Businesses in Finland will have to repay grants received during the pandemic after a state agency admitted an administrative error.
Officials had included some business owner’s salaries in the grant calculation, against official guidelines.
The Centre for Economic Development, Transport and the Environment (ELY Centre) had provided subsidies to help small businesses of less than five employees survive the coronavirus crisis.
Yle spoke to two entrepreneurs, who cannot be named while the repayment process is ongoing, who said they were "appalled" at having to pay back some of the grant money.
"I would never have applied for that support if I had known what kind of loss I would make because of it," one entrepreneur from the South Karelia region told Yle, adding that the grant money had been received in the autumn and has already been spent.
Applications were not accurately processed
The ELY Centre has conceded that an error was made in the processing of applications, as officials mistakenly included the business owner’s salary as an acceptable cost to be covered by the grants.

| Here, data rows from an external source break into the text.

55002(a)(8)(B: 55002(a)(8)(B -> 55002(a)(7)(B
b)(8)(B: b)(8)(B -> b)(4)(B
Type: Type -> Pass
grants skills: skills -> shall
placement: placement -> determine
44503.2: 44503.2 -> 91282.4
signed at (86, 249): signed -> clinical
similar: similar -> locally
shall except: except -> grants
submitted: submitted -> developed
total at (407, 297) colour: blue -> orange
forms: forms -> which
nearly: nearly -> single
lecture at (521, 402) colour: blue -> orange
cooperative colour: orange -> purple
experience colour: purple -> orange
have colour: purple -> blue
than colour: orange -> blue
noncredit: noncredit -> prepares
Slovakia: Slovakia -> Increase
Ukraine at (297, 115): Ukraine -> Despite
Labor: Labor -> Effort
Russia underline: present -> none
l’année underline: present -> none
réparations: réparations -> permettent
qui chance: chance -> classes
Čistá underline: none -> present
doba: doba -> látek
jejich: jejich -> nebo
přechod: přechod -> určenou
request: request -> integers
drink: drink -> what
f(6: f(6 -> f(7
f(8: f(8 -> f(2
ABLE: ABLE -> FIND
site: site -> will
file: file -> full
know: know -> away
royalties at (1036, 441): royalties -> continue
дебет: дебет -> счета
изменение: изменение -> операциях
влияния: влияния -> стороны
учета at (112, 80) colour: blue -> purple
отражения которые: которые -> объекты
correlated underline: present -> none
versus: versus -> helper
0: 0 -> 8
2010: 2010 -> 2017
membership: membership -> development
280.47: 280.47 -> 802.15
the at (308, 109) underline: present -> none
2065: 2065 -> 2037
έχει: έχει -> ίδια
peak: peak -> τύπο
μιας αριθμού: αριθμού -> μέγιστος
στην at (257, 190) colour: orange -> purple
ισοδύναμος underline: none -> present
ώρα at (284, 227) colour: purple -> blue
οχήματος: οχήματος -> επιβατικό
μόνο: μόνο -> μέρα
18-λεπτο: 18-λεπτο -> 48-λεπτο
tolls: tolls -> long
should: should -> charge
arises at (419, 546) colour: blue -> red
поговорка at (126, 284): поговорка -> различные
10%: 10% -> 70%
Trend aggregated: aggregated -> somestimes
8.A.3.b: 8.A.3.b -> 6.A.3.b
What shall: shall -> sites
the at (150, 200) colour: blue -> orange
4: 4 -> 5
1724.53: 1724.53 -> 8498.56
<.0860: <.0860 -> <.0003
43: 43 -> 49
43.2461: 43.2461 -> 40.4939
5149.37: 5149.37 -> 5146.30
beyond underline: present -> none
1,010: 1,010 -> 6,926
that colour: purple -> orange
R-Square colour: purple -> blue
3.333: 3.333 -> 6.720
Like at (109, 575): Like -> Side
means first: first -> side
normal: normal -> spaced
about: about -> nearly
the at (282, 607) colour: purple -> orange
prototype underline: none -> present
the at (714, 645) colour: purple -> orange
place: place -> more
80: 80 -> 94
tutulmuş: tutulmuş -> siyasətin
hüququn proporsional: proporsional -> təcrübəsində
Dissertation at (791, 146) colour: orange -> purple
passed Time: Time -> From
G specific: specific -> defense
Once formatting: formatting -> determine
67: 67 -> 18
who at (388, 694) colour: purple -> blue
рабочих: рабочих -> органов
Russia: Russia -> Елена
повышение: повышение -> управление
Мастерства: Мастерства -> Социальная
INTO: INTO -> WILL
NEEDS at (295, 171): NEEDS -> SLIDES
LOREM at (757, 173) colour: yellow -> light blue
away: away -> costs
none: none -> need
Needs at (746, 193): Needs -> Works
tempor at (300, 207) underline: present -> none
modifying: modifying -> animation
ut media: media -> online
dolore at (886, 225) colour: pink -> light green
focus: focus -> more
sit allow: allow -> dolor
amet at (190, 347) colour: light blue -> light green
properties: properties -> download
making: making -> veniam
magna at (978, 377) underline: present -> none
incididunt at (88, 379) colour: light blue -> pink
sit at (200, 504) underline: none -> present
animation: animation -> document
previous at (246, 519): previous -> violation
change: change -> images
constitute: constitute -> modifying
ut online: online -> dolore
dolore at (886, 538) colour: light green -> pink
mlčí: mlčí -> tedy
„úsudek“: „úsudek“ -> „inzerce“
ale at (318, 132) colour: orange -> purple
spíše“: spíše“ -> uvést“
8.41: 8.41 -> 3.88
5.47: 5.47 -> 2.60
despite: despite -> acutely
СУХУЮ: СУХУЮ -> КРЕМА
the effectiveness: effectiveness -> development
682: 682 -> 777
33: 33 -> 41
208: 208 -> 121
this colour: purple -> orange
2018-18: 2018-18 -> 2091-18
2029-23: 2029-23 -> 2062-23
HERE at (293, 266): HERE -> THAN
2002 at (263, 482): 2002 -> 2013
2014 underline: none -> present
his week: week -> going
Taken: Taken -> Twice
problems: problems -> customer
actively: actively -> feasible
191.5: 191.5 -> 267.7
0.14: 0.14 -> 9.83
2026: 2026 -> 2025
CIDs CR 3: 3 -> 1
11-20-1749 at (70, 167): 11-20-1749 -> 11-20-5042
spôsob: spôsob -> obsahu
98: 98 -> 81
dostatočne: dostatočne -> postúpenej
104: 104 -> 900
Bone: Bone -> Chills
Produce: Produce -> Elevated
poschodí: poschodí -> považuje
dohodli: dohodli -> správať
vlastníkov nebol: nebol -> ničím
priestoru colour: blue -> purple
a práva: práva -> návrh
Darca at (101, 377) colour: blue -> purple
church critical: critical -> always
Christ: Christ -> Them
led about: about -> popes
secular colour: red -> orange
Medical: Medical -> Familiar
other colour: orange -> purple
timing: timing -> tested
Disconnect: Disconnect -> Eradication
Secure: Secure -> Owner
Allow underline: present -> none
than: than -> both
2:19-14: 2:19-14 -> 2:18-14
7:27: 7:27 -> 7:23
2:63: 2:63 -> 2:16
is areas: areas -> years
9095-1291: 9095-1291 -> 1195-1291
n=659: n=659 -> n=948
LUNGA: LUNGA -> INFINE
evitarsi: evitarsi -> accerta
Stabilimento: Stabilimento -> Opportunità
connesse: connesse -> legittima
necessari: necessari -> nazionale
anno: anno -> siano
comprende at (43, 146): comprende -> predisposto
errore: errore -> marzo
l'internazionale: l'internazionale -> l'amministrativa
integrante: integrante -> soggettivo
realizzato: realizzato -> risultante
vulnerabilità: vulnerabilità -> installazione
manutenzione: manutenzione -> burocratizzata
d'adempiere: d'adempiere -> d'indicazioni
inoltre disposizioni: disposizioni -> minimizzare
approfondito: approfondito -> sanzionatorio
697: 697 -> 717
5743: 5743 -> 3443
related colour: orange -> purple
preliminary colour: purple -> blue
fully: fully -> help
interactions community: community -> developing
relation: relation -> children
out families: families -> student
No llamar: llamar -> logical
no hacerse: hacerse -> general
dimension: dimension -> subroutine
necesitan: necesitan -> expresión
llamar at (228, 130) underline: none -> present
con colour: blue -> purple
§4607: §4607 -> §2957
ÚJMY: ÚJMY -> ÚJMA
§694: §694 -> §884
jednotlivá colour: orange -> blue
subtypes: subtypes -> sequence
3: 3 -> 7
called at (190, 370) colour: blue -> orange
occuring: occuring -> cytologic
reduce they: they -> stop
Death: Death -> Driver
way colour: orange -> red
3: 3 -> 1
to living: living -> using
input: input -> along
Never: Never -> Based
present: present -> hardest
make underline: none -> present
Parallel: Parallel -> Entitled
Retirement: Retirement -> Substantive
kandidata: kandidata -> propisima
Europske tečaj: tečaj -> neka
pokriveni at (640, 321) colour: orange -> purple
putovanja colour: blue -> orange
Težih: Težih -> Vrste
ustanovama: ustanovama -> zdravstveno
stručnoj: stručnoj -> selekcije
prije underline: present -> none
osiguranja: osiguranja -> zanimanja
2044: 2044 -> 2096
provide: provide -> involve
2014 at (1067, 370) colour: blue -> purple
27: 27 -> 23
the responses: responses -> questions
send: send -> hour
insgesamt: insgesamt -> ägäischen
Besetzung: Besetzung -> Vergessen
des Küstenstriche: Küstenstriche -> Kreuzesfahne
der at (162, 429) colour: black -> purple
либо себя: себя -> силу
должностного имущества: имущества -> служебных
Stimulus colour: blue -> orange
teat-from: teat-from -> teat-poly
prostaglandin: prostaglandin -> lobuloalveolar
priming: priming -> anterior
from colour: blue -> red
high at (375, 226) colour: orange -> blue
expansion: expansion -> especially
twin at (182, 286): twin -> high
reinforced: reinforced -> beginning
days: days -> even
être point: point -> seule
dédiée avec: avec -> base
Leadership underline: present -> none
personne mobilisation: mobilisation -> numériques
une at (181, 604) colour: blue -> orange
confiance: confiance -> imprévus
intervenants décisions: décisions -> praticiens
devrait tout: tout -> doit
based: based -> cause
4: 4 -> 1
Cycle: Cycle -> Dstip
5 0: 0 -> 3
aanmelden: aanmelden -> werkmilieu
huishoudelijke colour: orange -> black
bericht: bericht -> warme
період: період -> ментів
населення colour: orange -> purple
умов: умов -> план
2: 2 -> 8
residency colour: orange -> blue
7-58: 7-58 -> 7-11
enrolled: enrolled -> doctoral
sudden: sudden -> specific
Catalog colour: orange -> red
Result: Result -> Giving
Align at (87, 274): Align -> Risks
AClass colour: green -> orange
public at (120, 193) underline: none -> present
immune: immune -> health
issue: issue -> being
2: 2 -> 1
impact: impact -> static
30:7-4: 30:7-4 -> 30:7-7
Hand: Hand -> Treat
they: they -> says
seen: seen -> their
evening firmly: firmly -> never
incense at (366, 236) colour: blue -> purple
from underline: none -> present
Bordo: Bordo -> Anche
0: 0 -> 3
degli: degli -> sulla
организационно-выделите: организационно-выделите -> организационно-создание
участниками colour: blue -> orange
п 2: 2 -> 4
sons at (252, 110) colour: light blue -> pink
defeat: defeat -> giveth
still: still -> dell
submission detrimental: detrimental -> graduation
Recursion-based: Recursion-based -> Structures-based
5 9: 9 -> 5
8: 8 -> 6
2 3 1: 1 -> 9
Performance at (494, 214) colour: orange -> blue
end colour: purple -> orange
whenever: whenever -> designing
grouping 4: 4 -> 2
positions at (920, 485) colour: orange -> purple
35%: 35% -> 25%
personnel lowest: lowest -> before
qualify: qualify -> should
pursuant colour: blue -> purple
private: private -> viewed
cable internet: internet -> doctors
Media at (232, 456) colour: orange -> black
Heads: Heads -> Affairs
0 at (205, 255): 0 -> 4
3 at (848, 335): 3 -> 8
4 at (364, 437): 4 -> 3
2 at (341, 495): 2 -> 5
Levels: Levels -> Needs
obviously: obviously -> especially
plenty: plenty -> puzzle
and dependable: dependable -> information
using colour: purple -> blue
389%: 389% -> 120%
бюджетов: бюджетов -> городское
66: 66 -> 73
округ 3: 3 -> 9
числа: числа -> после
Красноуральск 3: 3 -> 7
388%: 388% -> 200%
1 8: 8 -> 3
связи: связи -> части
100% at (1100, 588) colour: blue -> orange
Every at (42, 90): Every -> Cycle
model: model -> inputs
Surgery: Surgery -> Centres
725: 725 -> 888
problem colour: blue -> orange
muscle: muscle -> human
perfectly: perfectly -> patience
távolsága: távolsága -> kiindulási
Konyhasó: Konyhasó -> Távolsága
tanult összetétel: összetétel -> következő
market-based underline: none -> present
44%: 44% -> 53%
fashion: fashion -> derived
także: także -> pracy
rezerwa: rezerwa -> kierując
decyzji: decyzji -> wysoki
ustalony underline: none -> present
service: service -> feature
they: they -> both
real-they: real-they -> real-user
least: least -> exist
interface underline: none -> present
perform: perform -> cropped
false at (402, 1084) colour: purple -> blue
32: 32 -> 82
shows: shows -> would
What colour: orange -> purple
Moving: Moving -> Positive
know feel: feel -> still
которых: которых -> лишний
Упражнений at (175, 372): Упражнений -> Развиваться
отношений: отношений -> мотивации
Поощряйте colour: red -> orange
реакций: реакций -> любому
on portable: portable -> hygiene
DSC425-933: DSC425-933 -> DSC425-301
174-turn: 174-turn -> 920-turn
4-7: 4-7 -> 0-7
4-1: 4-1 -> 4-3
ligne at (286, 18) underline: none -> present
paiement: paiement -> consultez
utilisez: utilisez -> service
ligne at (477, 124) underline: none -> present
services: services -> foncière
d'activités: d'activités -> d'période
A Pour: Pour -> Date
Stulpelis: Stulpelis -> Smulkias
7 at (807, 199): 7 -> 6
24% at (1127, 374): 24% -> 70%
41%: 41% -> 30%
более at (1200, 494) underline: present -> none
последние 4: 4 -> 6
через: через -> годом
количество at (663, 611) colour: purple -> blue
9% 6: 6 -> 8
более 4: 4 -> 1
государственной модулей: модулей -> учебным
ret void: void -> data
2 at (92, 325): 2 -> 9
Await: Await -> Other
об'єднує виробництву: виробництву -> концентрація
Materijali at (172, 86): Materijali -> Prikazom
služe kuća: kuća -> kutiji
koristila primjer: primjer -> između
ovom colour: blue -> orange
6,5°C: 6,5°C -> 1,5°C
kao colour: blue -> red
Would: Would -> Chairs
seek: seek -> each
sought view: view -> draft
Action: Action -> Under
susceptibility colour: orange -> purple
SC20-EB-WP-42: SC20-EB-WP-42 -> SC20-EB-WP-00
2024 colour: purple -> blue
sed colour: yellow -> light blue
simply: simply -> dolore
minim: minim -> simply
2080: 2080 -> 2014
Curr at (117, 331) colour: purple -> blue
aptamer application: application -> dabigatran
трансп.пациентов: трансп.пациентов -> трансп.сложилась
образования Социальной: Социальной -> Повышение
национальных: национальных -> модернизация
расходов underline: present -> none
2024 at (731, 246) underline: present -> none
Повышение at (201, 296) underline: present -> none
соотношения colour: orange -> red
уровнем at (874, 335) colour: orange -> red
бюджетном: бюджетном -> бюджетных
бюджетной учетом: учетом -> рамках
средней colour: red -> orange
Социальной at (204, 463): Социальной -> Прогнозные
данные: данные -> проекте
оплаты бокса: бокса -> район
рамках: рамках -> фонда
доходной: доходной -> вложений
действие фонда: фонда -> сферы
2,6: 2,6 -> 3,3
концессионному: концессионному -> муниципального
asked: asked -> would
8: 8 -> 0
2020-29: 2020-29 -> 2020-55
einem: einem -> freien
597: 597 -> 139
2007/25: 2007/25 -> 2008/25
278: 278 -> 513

"Of course this is terribly unfortunate, because the entrepreneurs' own salaries should not have been accepted there at all. But yes, there are some such cases," Head of the Finance Unit at Häme Ely Centre Sinikka Kauranen said.
The error occurred, Kauranen added, because some of the applications were processed by staff with little or no experience of handling such tasks.
"We had a number of processing staff who do not normally handle state subsidies. They probably didn't realise how accurate this has to be," Kauranen said.
The errors occurred in applications filed by sole traders, known as toiminimi in Finnish. These companies usually employ between one and four people and are the most common type of company in Finland, accounting for about 43 percent of all businesses.
The number of companies affected will only become clear later in the spring, but ELY’s lawyer Tero Ilvonen said the centres must proceed with the recovery of the subsidies.
"According to current legislation, we have no choice but to recover the share of the salary from the sole trading entrepreneur," Ilvonen said.
He added that instead of finding culprits to blame for the mix up, it would be more important to ask why business entrepreneurs are deprived of the opportunity to apply for a grant to pay their own salary in exceptional circumstances, such as the coronavirus pandemic.
Applicant: Advice was misleading
The South Karelian business owner interviewed by Yle described ELY’s error as "shocking confusion", and added that the incorrectly-awarded support money will lead to several thousand euros in loss of income.
The entrepreneur works in a tourism-dependent sector and employs 1-3 workers depending on the season. Last March, when business ground to a halt, applying for a business development grant from the Ely Centre seemed the only option.
The first application for support was returned with a request for further information. In order to write the second version, the entrepreneur requested help from an ELY adviser.
"The ELY adviser called for the share of my salary to be entered in the application as well. They then reviewed the entire application in collaboration with their colleague, and it was processed," the business owner said.